As a kid Josh Wale promised his dad he would one day bring him a British title. On Saturday night he finally delivered.
In the same venue in which he made his professional debut 11 years earlier, Wale at last got his hands on the Lord Lonsdale belt.
Tears were shed, hugs were long and strong. It had been a long time coming and the journey has been far from easy.
On two previous occasions the Barnsley fighter had come up short. The dream title triumph which one of the sport’s most dedicated servants craved looked set to evade him.
The underdog in his two previous challenges, Wale finally found himself in the position of favourite, standing in the home corner to face Scotland’s Jamie Wilson in the main event of a cracking Stefy Bull show at The Dome in Doncaster.
Yet it was not to be an easy night for the likable 29-year-old. In fact debate continues to rage whether he had actually done enough to claim the unanimous points decision he received.
It is somewhat a shame that after the ups and downs of his career, some will place a question mark on the crowning achievement which saw him become only the fourth Barnsley man in history to win a British title.
This writer however did have Wale clear at the end, with his work the cleaner overall. Much clearer than the two scorecards which gave him the fight by 115-114 and closer to Michael Alexander's 116-112 verdict.
Wilson fought a very good fight and would certainly be worthy of a rematch. Surely a promoter with a television deal would be willing to give a slot to a such a return after the quality of the first.
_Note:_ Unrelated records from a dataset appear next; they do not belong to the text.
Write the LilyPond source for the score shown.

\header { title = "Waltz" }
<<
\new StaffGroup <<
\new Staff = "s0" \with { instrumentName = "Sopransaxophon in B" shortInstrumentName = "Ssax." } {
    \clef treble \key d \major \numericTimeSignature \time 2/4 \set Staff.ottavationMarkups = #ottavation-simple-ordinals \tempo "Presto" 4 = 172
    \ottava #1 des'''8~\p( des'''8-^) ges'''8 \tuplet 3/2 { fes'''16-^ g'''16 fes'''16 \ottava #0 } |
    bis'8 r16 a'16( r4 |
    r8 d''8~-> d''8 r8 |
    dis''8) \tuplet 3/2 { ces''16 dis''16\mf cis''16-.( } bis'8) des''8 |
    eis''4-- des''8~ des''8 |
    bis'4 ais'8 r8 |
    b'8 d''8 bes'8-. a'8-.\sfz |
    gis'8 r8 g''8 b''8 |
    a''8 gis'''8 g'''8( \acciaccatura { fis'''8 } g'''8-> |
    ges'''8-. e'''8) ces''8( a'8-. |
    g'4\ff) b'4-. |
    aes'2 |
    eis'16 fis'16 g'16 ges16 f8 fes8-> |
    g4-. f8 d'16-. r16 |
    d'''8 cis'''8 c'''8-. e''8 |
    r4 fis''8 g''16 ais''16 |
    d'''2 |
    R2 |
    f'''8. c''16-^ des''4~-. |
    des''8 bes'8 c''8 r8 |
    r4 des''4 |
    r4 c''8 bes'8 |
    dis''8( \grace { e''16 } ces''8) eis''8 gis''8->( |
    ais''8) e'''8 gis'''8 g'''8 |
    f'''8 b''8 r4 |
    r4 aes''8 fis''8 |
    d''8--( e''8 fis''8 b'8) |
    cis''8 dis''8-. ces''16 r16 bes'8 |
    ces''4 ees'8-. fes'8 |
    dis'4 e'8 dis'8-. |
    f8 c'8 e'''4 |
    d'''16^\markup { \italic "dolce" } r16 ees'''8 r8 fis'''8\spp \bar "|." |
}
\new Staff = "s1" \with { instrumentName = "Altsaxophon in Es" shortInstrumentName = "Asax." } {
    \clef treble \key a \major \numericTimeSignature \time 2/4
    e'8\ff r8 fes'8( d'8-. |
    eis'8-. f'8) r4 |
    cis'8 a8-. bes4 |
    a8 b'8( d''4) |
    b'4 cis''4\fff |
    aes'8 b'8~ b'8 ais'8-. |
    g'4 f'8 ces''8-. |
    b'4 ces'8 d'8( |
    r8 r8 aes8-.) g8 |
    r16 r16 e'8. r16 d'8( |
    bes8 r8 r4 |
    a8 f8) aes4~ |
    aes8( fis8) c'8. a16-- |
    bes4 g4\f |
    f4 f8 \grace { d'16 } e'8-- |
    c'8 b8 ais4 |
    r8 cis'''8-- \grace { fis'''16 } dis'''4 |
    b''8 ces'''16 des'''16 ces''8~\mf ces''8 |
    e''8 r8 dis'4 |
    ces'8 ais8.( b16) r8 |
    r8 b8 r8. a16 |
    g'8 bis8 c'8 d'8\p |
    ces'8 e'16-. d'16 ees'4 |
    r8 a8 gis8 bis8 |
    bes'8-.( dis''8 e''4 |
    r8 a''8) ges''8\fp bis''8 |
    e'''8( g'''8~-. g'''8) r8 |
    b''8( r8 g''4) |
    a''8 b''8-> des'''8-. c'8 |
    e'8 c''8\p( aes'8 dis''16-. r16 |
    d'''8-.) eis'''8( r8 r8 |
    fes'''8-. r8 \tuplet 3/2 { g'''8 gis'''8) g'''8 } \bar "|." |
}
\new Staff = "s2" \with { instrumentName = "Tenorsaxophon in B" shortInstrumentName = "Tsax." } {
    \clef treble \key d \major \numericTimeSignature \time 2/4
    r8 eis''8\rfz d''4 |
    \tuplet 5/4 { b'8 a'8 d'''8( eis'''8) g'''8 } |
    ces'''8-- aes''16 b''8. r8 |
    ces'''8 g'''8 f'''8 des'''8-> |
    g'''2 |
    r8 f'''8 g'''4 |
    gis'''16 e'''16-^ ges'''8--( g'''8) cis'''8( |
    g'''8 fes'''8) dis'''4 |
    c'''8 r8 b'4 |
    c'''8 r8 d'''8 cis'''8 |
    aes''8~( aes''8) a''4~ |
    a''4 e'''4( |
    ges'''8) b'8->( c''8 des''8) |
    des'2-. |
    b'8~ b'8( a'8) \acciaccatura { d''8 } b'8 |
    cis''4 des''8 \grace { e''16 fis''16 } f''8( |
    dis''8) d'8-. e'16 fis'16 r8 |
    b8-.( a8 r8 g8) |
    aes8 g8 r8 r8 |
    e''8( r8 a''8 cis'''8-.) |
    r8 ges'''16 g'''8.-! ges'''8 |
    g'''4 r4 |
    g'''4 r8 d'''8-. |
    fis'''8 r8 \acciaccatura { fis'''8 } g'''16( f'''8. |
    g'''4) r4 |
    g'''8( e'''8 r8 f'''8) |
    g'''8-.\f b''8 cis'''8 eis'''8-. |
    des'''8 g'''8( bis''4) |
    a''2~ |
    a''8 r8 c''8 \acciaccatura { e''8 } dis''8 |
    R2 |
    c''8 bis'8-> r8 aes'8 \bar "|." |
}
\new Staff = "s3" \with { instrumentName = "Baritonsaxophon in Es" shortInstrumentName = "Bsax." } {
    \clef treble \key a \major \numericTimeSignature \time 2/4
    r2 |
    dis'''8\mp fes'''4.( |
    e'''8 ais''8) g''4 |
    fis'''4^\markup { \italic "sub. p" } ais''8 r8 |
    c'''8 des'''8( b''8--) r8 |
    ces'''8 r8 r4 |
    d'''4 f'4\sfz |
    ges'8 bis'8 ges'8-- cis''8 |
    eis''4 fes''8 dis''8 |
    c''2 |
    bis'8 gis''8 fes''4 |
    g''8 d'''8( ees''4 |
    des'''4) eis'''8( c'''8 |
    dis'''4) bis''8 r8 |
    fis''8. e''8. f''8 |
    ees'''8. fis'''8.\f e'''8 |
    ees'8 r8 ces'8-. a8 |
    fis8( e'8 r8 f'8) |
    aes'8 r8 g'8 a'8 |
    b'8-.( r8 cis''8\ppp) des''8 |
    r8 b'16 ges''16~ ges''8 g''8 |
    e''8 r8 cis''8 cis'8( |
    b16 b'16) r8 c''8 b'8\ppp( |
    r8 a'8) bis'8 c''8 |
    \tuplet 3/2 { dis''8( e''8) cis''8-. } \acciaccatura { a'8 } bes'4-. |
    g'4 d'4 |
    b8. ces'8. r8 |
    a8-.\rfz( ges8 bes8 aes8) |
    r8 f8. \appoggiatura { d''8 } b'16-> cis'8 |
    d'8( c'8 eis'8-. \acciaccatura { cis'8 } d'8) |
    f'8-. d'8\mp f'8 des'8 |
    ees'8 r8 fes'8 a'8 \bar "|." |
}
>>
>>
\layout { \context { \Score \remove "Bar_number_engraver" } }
Wale had looked set to dominate after a brilliant second round performance where he boxed at distance and showed tremendous accuracy with the right straight in particular.
To Wilson’s credit, he learned his lesson and never let Wale have that space again. Hie best work came on the inside, when he forced Wale back onto the ropes and roughed him up.
It left the Barnsley fighter caught between two stools, unsure whether to push forward or stay at distance. This mental quandary has effected him in the latter years of his career as he looks to transition away from the all-guns-blazing style which characterised his early career.
Both men were cagey yet enjoyed profitable periods, ensuring the pattern of the fight went back and forth.
What tipped the tight affair in Wale’s favour was a good string of rounds in the final straight where his accuracy was the superior.
He will need to be better and more sure of himself when defences come but all that matters right now is that Wale will go down in history as British champion.